Thursday, October 28, 2004

Royalty

Royalty

Updated 01:04am (Mla time) Oct 28, 2004
Inquirer News Service



Editor's Note: Published on page A12 of the October 28, 2004 issue of the Philippine Daily Inquirer


IF there is justice in this world, no Filipino children would be at the mercy of toxic wastes left at the former US military bases in Clark and Subic. If there is justice in this world, they would -- like all children should -- be happily at play and looking to a future brimming with hope. They would not be grievously ill and their bodies riddled by afflictions directly caused by the toxins still enveloping their homes, poisoning the water they drink and the very air they breathe. Quite simply, they would not be dead.

More than a decade after the US bases on Philippine soil were closed down in September 1991, toxic waste contamination remains an undiminished plague. Yet the cleanup long demanded of the United States by various groups is not tagged high priority in Philippine government projects. Nowhere is it mentioned in President Gloria Macapagal-Arroyo's 10-point agenda (unless "the development of Clark and Subic as the best international service and logistic centers in the region" includes it, although that's a bit of a stretch); it did not even merit lip service in her perfervid spiels during the election campaign. Even otherwise attentive observers forget, momentarily riveted as they are by the increasingly difficult business of living, as well as by the scandals on unexplained wealth. Yet the problem continues to fester, like a boil slowly coming to a head.

On top of her commitments as president of Amade Mondiale (and true-blue member of royalty), Princess Caroline of Hanover has been requested to tell the world the story of the stricken Filipino children at the former US bases. As reported by the Inquirer, the princess acknowledged the request of seven-year-old Michael Pili's grandmother Norma, who, in voicing it to the esteemed visitor on Tuesday, managed to convey the desperate nature of their existence. Michael is one of 500 children whose illnesses have been directly linked to toxic waste contamination. There are many others like them whose cases are undocumented; some have given up the ghost.

Michael's grandmother in effect conveyed, that if her government could not, or would not, do something about him and others like him, perhaps Caroline of Hanover would. Not that the grandmother was grasping at straws in nursing that hope. By accounts, the princess is of a different mold and does not belong to the category of the merely decorative. She had written US President George W. Bush as early as 2002, seeking the cleanup of the former American bases as well as compensation for the victims of toxic waste contamination. And Amade, along with the Philippines' Alliance of the Bases Cleanup, has brought the issue to the United Nations. (Compare this with the slow action of the Philippine government, which did not even have the spine to push the cleanup as a fair exchange for its swift, unequivocal support for the US-led "war on terror" and subsequent invasion of Iraq.)


class

CLASS is as class does.
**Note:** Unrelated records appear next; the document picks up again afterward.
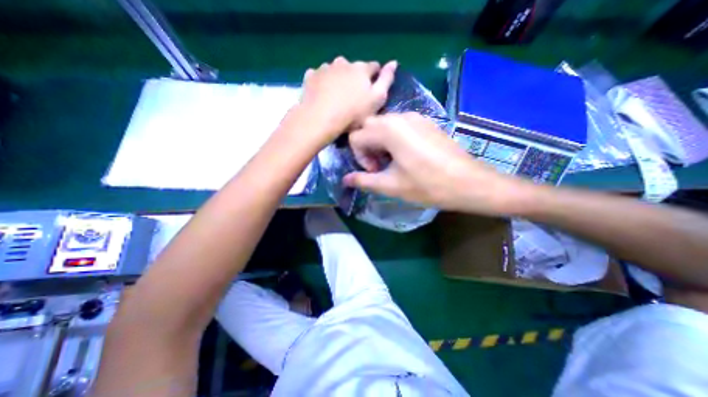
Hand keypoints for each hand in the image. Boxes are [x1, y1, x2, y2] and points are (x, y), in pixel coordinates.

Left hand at [296, 56, 397, 142]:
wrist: (321, 119)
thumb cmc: (353, 113)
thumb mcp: (377, 100)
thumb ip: (386, 80)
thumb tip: (393, 62)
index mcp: (361, 69)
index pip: (373, 67)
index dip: (375, 76)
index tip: (372, 87)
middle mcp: (343, 63)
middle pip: (353, 67)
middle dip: (355, 77)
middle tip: (353, 95)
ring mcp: (325, 68)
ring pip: (335, 70)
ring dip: (338, 78)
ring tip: (336, 95)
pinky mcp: (311, 76)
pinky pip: (319, 75)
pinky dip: (322, 81)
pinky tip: (322, 93)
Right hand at [339, 113, 533, 214]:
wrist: (469, 182)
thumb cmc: (428, 185)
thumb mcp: (391, 185)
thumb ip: (364, 180)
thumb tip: (345, 180)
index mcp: (388, 129)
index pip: (356, 136)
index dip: (359, 156)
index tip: (372, 171)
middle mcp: (400, 116)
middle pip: (368, 127)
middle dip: (367, 148)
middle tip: (379, 167)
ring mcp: (415, 117)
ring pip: (383, 126)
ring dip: (379, 144)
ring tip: (392, 163)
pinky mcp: (426, 122)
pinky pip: (399, 126)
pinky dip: (393, 139)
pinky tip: (406, 156)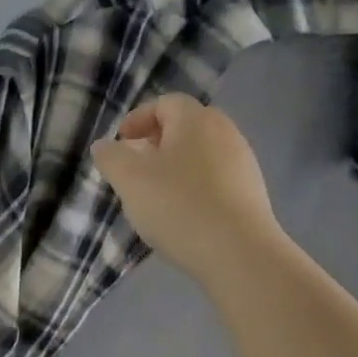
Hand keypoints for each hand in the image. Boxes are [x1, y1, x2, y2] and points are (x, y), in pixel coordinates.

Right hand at [90, 93, 287, 285]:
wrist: (239, 253)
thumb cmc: (178, 206)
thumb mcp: (129, 179)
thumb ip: (110, 157)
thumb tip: (104, 145)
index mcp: (195, 120)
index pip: (165, 103)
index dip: (138, 118)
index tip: (121, 142)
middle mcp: (225, 133)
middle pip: (186, 126)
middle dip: (157, 142)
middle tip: (136, 166)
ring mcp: (243, 163)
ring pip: (201, 154)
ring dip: (176, 166)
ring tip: (156, 194)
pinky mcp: (252, 193)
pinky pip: (216, 178)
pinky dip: (195, 186)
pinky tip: (183, 214)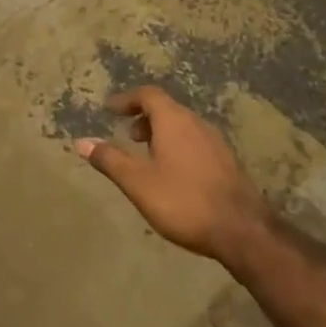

Princess Caroline's brief stay in the Philippines to visit and raise funds for the facilities of the Virlanie Foundation Inc. is remarkable for being low-key -- in more ways than one. In her visits to shelters for single mothers, street children and other minors involved in crime or victims of abuse, or the Madapdap resettlement site in Mabalacat town in Pampanga province, she was noteworthy for a simplicity of appearance and manner. (On television, a 14-year-old victim of rape who had, with others like herself, just sung for the princess, said she was moved to tears by the latter's quiet, appreciative presence. It was as though, the girl said, not without a tinge of wonder, Caroline understood her plight.)

This simplicity, at once both elegant and intense, imbues in the princess a certain power and makes of her a worthy president of Amade Mondiale, otherwise known as the World Association of Children's Friends. She commands attention because of it, and thus effectively serves to focus attention on the state of some of the unfortunate children on the planet, and what prosperous countries and sectors can do to help.

Caroline of Hanover calls to mind what Daniel Barenbolm wrote of the late literary critic and activist Edward Said, who, he said, had a "musician's soul" and "knew quite well that in music, force is not power, something that many of the world's political leaders do not perceive." Long may her star shine.